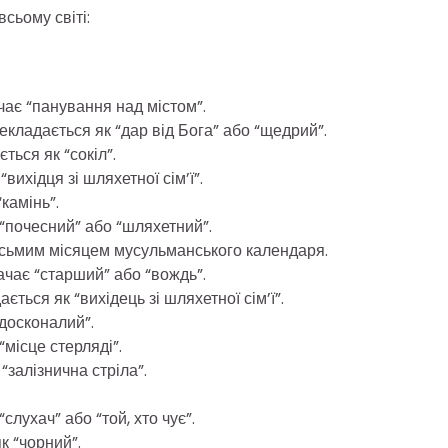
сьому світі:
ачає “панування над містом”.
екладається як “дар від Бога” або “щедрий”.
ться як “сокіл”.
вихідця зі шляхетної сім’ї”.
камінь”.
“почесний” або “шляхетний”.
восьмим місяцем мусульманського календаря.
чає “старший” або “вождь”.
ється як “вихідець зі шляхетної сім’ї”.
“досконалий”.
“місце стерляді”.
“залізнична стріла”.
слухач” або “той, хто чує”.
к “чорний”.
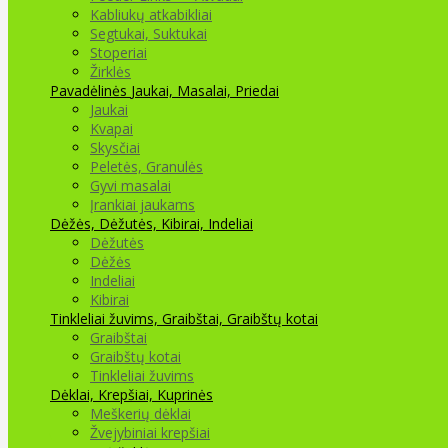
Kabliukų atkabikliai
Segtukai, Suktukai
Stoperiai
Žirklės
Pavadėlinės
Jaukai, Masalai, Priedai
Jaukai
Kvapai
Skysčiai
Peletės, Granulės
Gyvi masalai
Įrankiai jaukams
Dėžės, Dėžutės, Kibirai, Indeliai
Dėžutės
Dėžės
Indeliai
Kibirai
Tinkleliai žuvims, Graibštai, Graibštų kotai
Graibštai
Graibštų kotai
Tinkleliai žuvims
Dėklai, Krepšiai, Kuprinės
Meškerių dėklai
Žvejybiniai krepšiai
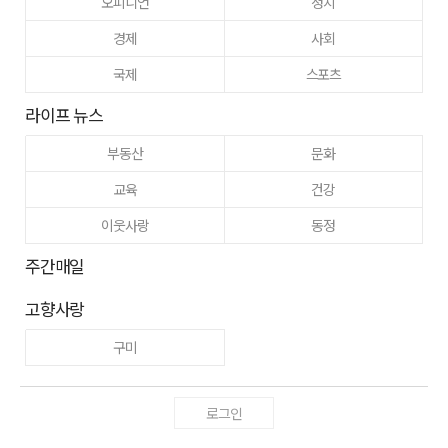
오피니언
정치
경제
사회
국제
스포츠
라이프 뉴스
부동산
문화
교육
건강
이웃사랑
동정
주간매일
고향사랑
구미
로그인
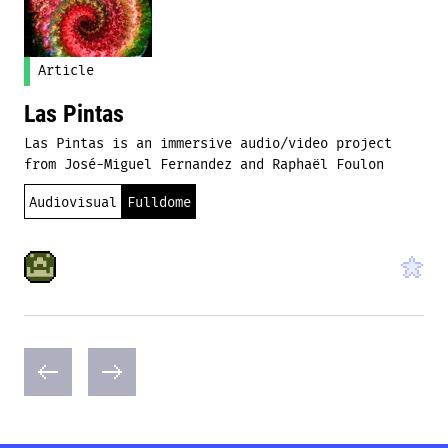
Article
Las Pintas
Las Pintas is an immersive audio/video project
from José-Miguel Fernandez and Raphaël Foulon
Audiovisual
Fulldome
________________________________________
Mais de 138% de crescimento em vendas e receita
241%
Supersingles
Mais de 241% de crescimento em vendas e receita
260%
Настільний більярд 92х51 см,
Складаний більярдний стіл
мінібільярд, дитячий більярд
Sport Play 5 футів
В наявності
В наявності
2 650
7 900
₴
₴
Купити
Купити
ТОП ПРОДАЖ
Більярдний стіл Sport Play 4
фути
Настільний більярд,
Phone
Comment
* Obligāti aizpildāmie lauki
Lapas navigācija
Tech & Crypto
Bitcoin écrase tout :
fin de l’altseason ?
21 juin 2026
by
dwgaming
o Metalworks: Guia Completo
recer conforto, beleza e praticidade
________________________________________
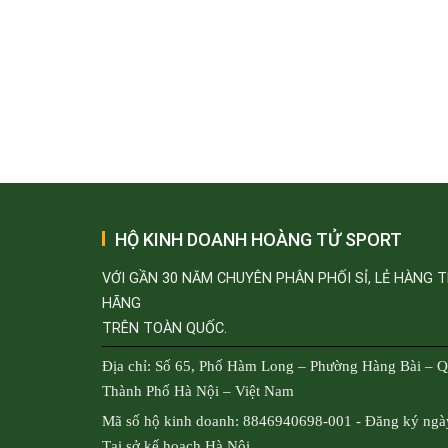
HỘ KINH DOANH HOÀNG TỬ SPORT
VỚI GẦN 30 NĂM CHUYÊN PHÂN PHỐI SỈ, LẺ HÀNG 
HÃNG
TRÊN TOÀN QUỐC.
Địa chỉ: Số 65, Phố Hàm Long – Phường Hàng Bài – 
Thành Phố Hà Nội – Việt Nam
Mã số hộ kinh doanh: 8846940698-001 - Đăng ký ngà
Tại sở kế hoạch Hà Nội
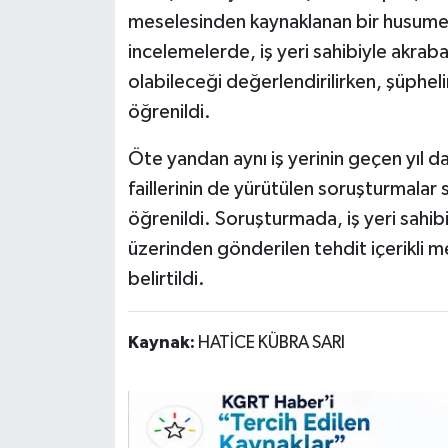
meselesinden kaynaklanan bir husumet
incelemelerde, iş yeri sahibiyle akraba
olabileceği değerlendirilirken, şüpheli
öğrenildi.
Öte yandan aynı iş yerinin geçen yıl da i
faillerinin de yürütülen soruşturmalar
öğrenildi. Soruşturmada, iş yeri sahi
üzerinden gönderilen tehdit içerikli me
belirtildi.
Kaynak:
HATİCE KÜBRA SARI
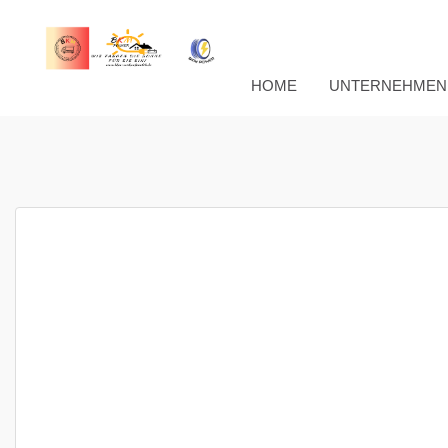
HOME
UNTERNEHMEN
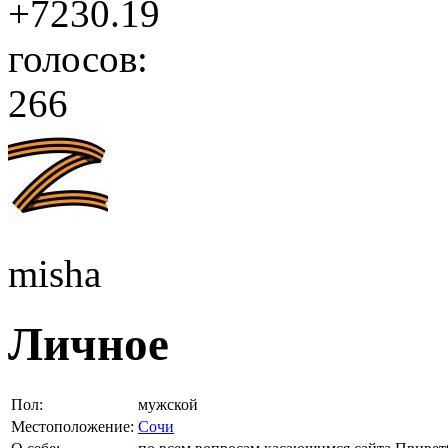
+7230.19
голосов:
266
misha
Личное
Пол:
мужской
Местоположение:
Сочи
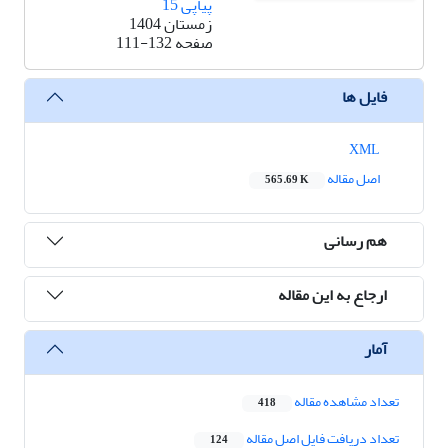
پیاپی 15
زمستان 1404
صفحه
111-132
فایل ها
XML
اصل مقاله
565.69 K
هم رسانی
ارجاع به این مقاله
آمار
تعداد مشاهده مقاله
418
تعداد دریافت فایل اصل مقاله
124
________________________________________
> **Task objective**
How many of the lines in these entries hold "Dėžutės"? Report only the count.

> **Output for this exercise**
2